REPUBLIKA.CO.ID, YOGYAKARTA -- Laju inflasi bulan April di Kota Yogyakarta ternyata banyak dipengaruhi oleh kenaikan harga bensin. Berdasarkan data Badan Pusat Statistik (BPS) Yogyakarta, laju inflasi pada bulan April adalah 0,38 persen. Angka ini naik dibanding Maret 2015 yang janya 0,15 persen.
Menurut Kepala BPS Yogyakarta, Bambang Kristianto, kenaikan harga pada enam kelompok pengeluaran menyumbang cukup besar kenaikan laju inflasi bulan ini. Enam kelompok ini adalah kelompok perumahan, air listrik, gas dan bahan bakar naik 0,70 persen, kelompok sandang naik 0,28 persen, kelompok kesehatan naik 1,23 persen. Selain itu, kelompok pendidikan, rekreasi dan olahraga naik 0,12 persen dan kelompok transport, komunikasi dan jasa keuangan naik 1,47 persen. Sebaliknya kelompok bahan makanan turun 1,88 persen.
"Kenaikan harga komoditas yang menyumbang inflasi cukup besar adalah premiun. Harga premium atau bensin naik 5,38 persen memberikan andil pada laju inflasi sebesar 0,20 persen," ujarnya.
Selain bensin kenaikan harga bawang merah sebesar 13,14 persen memberikan andil pada laju inflasi sebesar 0,05 persen.
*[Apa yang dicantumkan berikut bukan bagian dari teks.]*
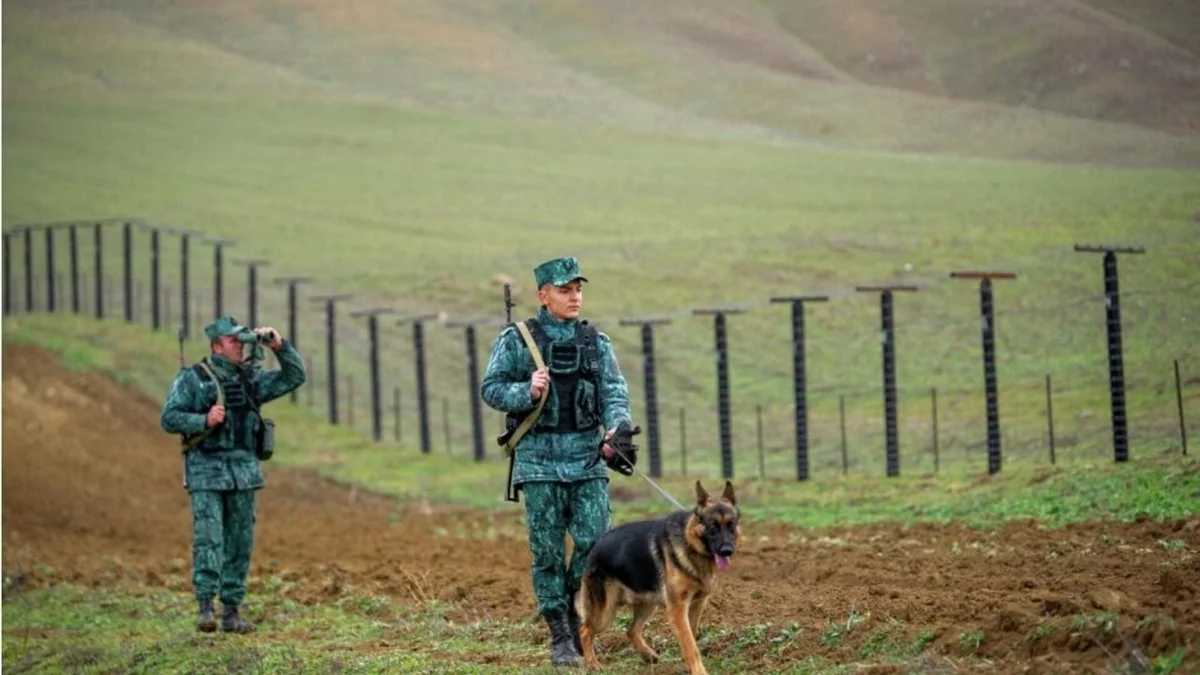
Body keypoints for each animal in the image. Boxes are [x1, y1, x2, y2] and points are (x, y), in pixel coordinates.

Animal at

Kenaikan upah pembantu rumah tangga sebesar 22,78 persen menyumbang inflasi 0,03 persen. Laju inflasi juga disumbang oleh kenaikan upah tukang bukan mandor, telur ayam ras dan dokter spesalis.
Sebaliknya, komoditas yang mengalami penurunan harga sehingga menahan laju inflasi adalah beras yang turun 10,03 persen dan menahan laju inflasi -0,40 persen. Komoditas lain yang harganya menurun adalah cabai merah, minyak goreng, kacang panjang dan cabe hijau.
Dari 82 kota yang dihitung angka inflasinya, 72 kota mengalami inflasi dan 10 kota mengalami deflasi. Inflasi tertinggi terjadi di Kota Tual sebesar 1,31 persen, diikuti Kota Bima sebesar Rp 1,090 persen kemudian Kota Lubuk Lingau dan Medan masing-masing 0,99 dan 0,96 persen.
Inflasi terendah terjadi di Kota Cilacap sebesar 0,02 persen, diikuti Sumenep sebesar 0,05 persen. Sedangkan deflasi terbesar terjadi di Kota Manokwari sebesar 0,69 persen diikuti Kota Ratampone sebesar 0,39 persen. Deflasi terkecil terjadi di Kota Sukkabumi dan Kendari masing-masing 0,03 persen diikuti Kota Bulukumba 0,06 persen.